Leveraging gene co-regulation to identify gene sets enriched for disease heritability

Identifying gene sets that are associated to disease can provide valuable biological knowledge, but a fundamental challenge of gene set analyses of GWAS data is linking disease-associated SNPs to genes. Transcriptome-wide association studies (TWAS) can be used to detect associations between the genetically predicted expression of a gene and disease risk, thus implicating candidate disease genes. However, causal disease genes at TWAS-associated loci generally remain unknown due to gene co-regulation, which leads to correlations across genes in predicted expression.
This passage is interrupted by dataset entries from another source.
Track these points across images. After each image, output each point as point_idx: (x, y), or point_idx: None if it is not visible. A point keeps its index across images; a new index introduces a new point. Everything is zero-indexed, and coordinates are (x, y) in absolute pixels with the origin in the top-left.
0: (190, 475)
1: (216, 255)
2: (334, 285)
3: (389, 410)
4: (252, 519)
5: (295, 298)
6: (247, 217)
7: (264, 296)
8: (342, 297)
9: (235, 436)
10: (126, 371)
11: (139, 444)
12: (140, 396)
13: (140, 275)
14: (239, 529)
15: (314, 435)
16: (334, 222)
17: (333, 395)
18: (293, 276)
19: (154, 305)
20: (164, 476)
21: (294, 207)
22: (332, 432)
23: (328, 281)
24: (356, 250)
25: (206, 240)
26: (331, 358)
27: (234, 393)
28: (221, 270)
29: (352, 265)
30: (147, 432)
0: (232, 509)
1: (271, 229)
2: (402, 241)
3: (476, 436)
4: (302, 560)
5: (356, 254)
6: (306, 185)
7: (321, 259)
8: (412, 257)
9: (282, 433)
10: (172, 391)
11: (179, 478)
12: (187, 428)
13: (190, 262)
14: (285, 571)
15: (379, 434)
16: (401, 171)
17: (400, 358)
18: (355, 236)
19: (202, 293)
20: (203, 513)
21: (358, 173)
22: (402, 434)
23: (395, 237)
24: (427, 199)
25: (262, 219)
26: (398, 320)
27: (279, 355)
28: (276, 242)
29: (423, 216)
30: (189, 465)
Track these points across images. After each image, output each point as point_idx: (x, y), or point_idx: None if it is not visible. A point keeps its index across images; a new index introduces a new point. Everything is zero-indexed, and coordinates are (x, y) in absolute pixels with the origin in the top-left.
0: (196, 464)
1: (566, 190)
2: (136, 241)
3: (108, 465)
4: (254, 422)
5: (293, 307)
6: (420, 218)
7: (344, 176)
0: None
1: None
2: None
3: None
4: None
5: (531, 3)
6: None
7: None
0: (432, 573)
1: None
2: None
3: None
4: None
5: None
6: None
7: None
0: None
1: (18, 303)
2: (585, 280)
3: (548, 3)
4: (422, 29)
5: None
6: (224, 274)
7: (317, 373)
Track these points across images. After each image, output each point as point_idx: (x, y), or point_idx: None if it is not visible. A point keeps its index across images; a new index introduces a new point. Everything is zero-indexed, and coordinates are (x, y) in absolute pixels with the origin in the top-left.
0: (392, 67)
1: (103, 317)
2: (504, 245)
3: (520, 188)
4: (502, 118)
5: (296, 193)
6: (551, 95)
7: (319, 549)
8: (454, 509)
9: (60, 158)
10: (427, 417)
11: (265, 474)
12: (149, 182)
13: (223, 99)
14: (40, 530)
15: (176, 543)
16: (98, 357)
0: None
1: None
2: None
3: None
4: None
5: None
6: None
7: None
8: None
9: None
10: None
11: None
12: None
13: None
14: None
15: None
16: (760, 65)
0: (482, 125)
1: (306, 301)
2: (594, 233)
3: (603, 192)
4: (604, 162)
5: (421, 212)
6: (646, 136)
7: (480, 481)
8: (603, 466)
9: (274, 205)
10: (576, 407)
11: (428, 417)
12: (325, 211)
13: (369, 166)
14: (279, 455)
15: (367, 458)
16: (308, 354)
We developed a new method, gene co-regulation score (GCSC) regression, to identify gene sets that are enriched for disease heritability explained by the predicted expression of causal disease genes in the gene set. GCSC regresses TWAS chi-square statistics on gene co-regulation scores reflecting correlations in predicted gene expression; GCSC determines that a gene set is enriched for disease heritability if genes with high co-regulation to the gene set have higher TWAS chi-square statistics than genes with low co-regulation to the gene set, beyond what is expected based on co-regulation to all genes. We verified via simulations that GCSC is well-calibrated, and well-powered to identify gene sets that are enriched for disease heritability explained by predicted expression. We applied GCSC to gene expression data from GTEx (48 tissues) and GWAS summary statistics for 43 independent diseases and complex traits (average N =344K), analyzing a broad set of biological pathways and specifically expressed gene sets. We identified many enriched gene sets, recapitulating known biology. For Alzheimer’s disease, we detected evidence of an immune basis, and specifically a role for antigen presentation, in analyses of both biological pathways and specifically expressed gene sets. Our results highlight the advantages of leveraging gene co-regulation within the TWAS framework to identify gene sets associated to disease. ### Competing Interest Statement The authors have declared no competing interest.